Work to be completed
Reproduce the records exactly, beginning with their first line and ending with the line that contains "ROZENA MAART: In", and output nothing more.

Collected data:
Content starts

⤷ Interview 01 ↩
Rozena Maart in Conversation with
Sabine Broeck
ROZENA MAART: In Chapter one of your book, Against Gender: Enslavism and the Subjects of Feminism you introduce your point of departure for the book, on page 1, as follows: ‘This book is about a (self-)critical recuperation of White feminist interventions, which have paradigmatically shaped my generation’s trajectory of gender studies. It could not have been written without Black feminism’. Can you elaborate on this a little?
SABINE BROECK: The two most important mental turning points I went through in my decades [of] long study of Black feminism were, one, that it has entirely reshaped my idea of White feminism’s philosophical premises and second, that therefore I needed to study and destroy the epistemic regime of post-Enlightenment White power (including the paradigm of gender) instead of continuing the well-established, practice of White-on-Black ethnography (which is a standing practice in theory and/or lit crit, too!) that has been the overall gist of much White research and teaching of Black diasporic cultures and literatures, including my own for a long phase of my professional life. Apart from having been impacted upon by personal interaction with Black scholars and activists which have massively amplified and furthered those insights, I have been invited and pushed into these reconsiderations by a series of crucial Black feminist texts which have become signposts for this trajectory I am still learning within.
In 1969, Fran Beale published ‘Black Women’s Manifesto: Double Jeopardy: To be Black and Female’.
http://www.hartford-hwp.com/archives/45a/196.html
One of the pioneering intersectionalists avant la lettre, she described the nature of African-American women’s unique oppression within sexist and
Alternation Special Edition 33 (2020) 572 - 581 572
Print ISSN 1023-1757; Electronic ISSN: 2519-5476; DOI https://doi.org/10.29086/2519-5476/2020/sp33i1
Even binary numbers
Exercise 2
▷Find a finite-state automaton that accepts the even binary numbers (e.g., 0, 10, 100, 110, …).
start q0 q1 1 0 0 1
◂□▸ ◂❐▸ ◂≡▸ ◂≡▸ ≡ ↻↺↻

Content ends

Exercise output
⤷ Interview 01 ↩
Rozena Maart in Conversation with
Sabine Broeck
ROZENA MAART: In Chapter one of your book, Against Gender: Enslavism and the Subjects of Feminism you introduce your point of departure for the book, on page 1, as follows: ‘This book is about a (self-)critical recuperation of White feminist interventions, which have paradigmatically shaped my generation’s trajectory of gender studies. It could not have been written without Black feminism’. Can you elaborate on this a little?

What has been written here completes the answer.